| Exercise goal |
Transcribe the records exactly from the line with "- **Canvas API**: Native" to the end, both included.
- - -
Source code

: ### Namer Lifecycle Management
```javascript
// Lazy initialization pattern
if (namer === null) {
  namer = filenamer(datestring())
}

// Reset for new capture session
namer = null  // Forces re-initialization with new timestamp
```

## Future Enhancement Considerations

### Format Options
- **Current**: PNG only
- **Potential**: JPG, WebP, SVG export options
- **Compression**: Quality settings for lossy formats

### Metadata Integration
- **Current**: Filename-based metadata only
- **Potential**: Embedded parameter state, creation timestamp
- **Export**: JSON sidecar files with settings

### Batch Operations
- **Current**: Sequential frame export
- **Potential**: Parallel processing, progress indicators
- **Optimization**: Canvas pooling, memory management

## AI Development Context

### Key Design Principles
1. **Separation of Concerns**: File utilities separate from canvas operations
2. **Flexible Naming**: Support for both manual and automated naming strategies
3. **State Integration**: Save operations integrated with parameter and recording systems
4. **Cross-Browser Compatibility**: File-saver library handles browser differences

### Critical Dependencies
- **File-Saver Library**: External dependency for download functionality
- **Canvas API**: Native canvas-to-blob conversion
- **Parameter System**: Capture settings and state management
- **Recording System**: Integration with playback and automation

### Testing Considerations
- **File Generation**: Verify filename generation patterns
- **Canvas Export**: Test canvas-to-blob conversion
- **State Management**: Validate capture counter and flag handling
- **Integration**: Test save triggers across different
- - -
| Response area |
- **Canvas API**: Native canvas-to-blob conversion
- **Parameter System**: Capture settings and state management
- **Recording System**: Integration with playback and automation

### Testing Considerations
- **File Generation**: Verify filename generation patterns
- **Canvas Export**: Test canvas-to-blob conversion
- **State Management**: Validate capture counter and flag handling
- **Integration**: Test save triggers across different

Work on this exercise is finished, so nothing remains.